Canadian advocates for universal health coverage in the 1960s underpinned their fight with rights-based arguments. Former Saskatchewan premier Tommy Douglas, voted the greatest Canadian in a 2004 CBC poll, insisted that health care should be a basic and universal right of citizenship, and that no one should be denied care because of an inability to pay. Today, these positions are largely non-negotiable across the Canadian political spectrum.
Canada’s commitment to universal health coverage as a human right should extend into our international assistance policy and advocacy efforts. On Sept. 23, the international movement for Universal Health Coverage (UHC) as a fulfillment of fundamental human rights will gain unprecedented visibility at the first United Nations High Level Meeting on Universal Health Coverage.
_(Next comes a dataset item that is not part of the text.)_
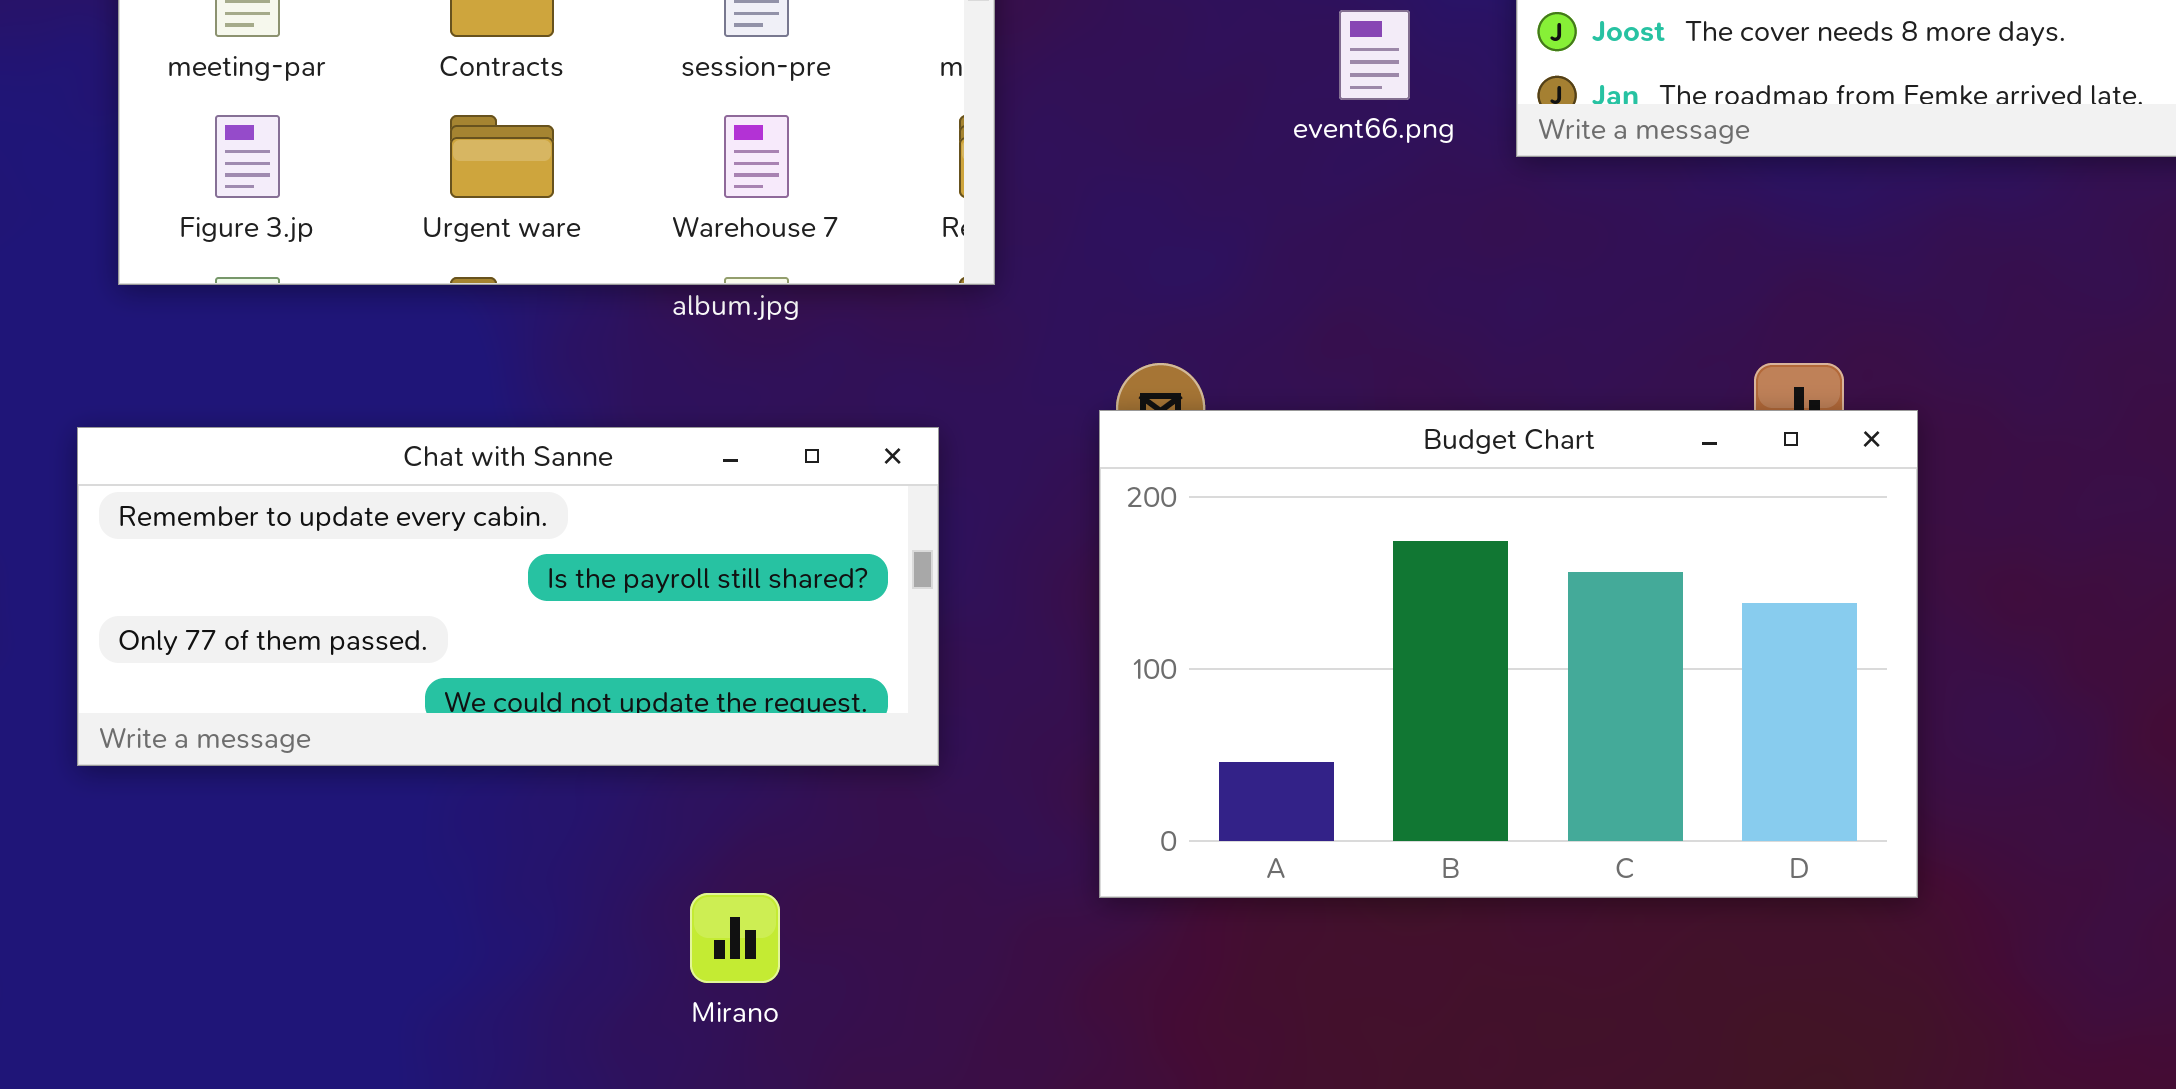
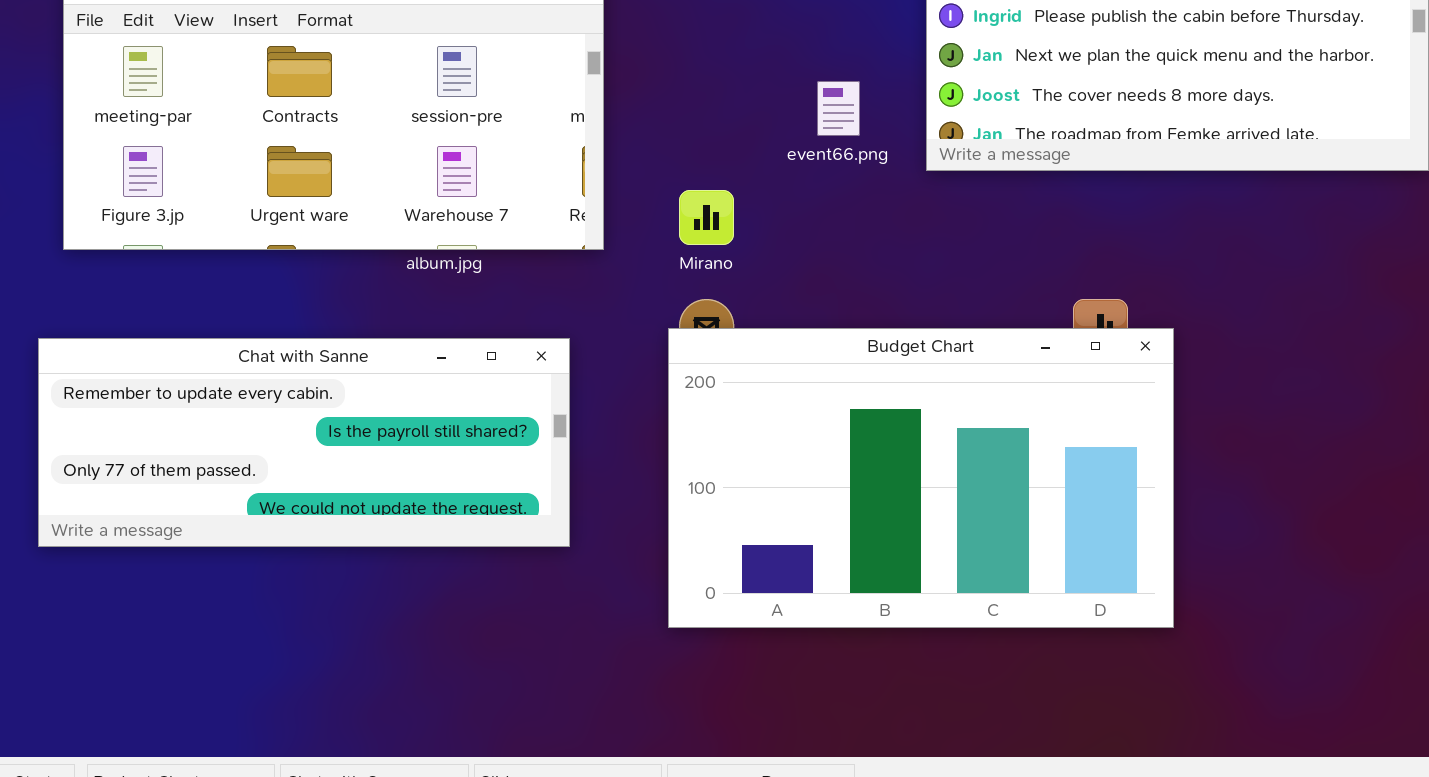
Mirano: [690,893,780,983] -> [679,190,734,245], moved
Canada’s vocal participation in the emerging global UHC dialogue is both an obligation and an opportunity.
Activists rightly lauded Canada’s ongoing commitment to the rights and health of women and girls following the government’s 10-year funding pledge this summer in support of health, empowerment and gender equity initiatives globally. Within the context of Canada’s feminist international assistance policy, the push for UHC remains an issue deserving of greater visibility. The rights of women, girls and children – and the impact of Canada’s investments – will be strengthened when UHC is the shared goal of individual countries and the international donor community.
One of UHC’s key aims is to achieve equity in access to quality health services – which means that everyone can get the services they need (without financial hardship), and that those services are of high enough quality to improve health. For the public health system of a poor country, this requires allocating resources in ways that address the disproportionate health burdens of the most vulnerable members of the population, particularly women and girls. (Such burdens include high maternal mortality, TB and HIV, malnutrition, but also increasingly diabetes, heart disease and other non-communicable diseases). It demands strengthening health systems by improving facilities, staffing, supply chains, and bringing care closer to communities through the use of community health workers – all of which also build public confidence in and increase use of public sector health services.
The benefits of such an approach for a country’s development are seen in countries such as Rwanda and Lesotho. Over the past 15 years, Rwanda has achieved unprecedented reductions in morbidity and mortality by focusing resources on strengthening the national primary care platform, improving cross-departmental coordination, and requiring that all international aid aligns with national priorities. Lesotho, currently in the fifth year of a national health reform, aligned and decentralized resources to meet specific UHC targets and invested in both health management leadership and community engagement. Facility-based deliveries have doubled, immunization rates dramatically increased, and testing for HIV and cure rates for TB have skyrocketed.
At the UN meeting, developing country governments will be encouraged to allocate a greater share of national budgets to health spending. Among the key recommendations by UHC2030 – an international coalition of civil society, private sector, academia and government partners, including Canada – is for the international community also to invest more and invest smarter. Canadians should see this as an obligation. For centuries, massive extraction of financial and human resources by the global north has had devastating impacts on the communities our organizations partner with in Africa, the Caribbean, and elsewhere. Historical forces have shaped global disparities and undermined public sector capacity in resource-poor settings, and this must inform our response now to the UHC demand.
It is also in our self-interest to do more. Time and again (most recently with the Ebola epidemic in West Africa and the current outbreak in DRC), it has cost the international community far more to fund emergency outbreak containment measures than to give long-term support for public health systems that would treat populations and prevent disease spread.
As women bear a disproportionately large share of the global burden of disease and death, Canada should ensure that the political declaration on the global UHC agenda to be signed by world leaders on Sept. 23 puts women’s and girls’ health and rights front and centre. Advancing UHC as a development objective will make our aid dollars achieve more, and will bring about better quality care for women, adolescents, and children.
It’s also an expression of Canadian values: if we see health as a human right for our own citizens, the push for universal health coverage can’t stop at our country’s borders.